Liputan6.com, Jakarta - Fenomena kotak kosong menjadi perhatian menjelang Pilkada 2024. Berdasarkan informasi dari Komisi Pemilhan Umum (KPU), hingga kini terdapat satu provinsi, lima kota, dan 37 kabupaten yang berpotensi calon kepala derahnya melawan kotak kosong.
Kotak kosong muncul ketika suatu daerah yang menggelar Pemilu hanya diikuti oleh satu pasangan calon. Sering kali, kotak kosong dianggap keuntungan oleh pasangan calon.
Baca Juga
Advertisement
Namun, calon tunggal tak selalu menang melawan kotak kosong. Contohnya, saat Pilkada 2018 di Kota Makassar, kotak kosong justru unggul melawan pasangan yang maju kala itu yakni Munafri Arifuddin-Andi Rachmatika Dewi (Appi-Cicu).
Lalu, apa itu kotak kosong dalam Pemilu?
Fenomena kotak kosong terjadi ketika suatu daerah hanya memunculkan satu calon kepala derah yang mendapat semua dukungan partai politik. Meski ada jalur lain yakni calon independen, namun syarat dan ketentuannya dirasa masih sangat ketat.
Dikutip dari kanal News Liputan6.com, Pengamat politik sekaligus Direktur Indonesia Political Review (IPR), Ujang Komarudin mengungkapkan bahwa fenomena kotak kosong sangat tidak sehat bagi demokrasi.
Penyebabnya, kata dia, semua partai politik memusatkan seluruh kekuatan politiknya pada satu pasangan calon saja. Menurut Ujang, hal ini justru berlawanan dengan teori demokrasi.

Tugas Kerja 1: Tulis ulang artikel tentang kotak kosong, semuanya dari "Kotak kosong muncul" turun sampai "kosong dalam Pemilu?", dengan mengganti "Pemilu" menjadi "pemilihan umum".
Artikel tentang kotak kosong dan baris-baris data sesudahnya diambil dari sumber yang berlainan.

(Gambar data yang diplot)
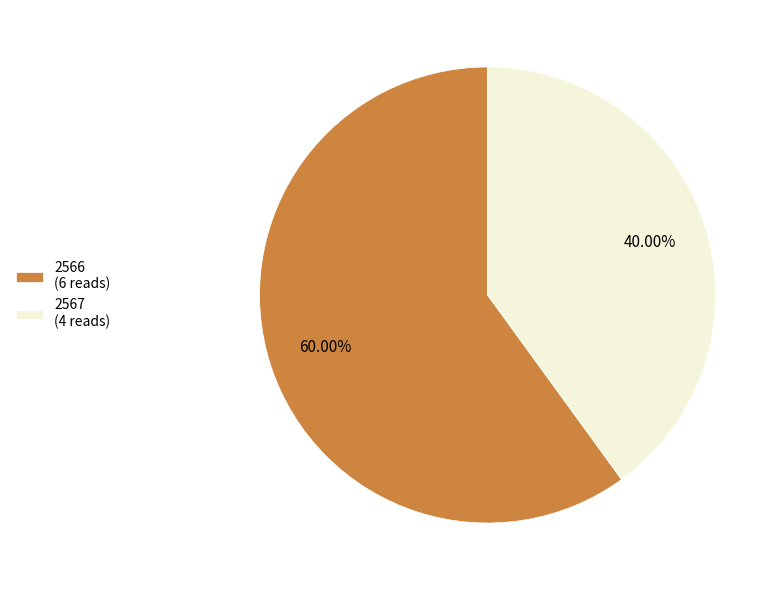

Do 2566 (6 reads) and 2567 (4 reads) together represent more than half of the pie?

Yes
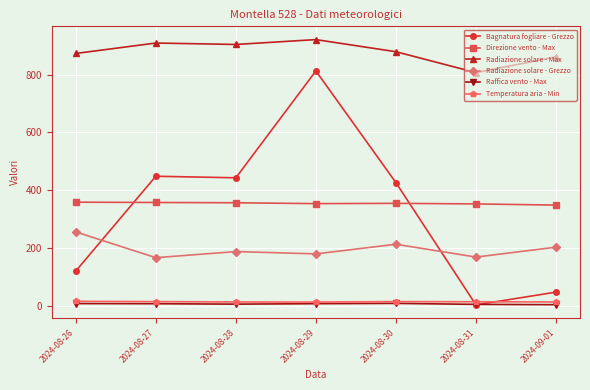

What is the difference between the Direzione vento - Max values at 2024-08-29 and 2024-08-26?

5.0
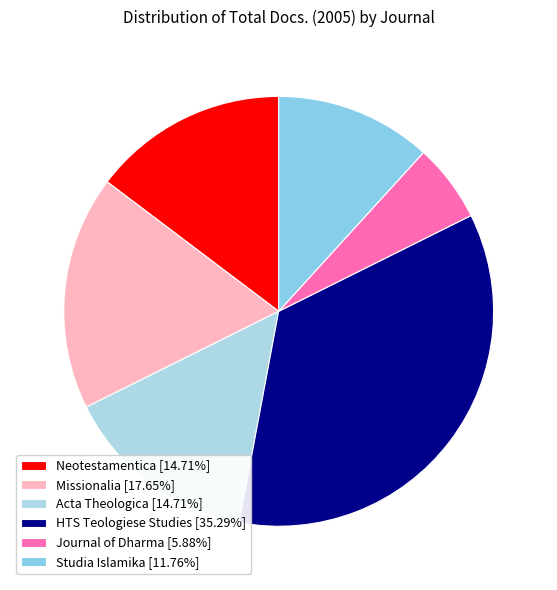

Which category has the biggest portion of the pie?

HTS Teologiese Studies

Tugas Kerja 2: Salin persis baris data grafik, semuanya dari baris yang memuat "What is the" turun sampai baris data terakhir. Jangan masukkan gambarnya ke dalam jawaban.

Hasil Tugas 1:
Kotak kosong muncul ketika suatu daerah yang menggelar pemilihan umum hanya diikuti oleh satu pasangan calon. Sering kali, kotak kosong dianggap keuntungan oleh pasangan calon.
Baca Juga
Advertisement
Namun, calon tunggal tak selalu menang melawan kotak kosong. Contohnya, saat Pilkada 2018 di Kota Makassar, kotak kosong justru unggul melawan pasangan yang maju kala itu yakni Munafri Arifuddin-Andi Rachmatika Dewi (Appi-Cicu).
Lalu, apa itu kotak kosong dalam pemilihan umum?

Hasil Tugas 2:
What is the difference between the Direzione vento - Max values at 2024-08-29 and 2024-08-26?

5.0

Which category has the biggest portion of the pie?

HTS Teologiese Studies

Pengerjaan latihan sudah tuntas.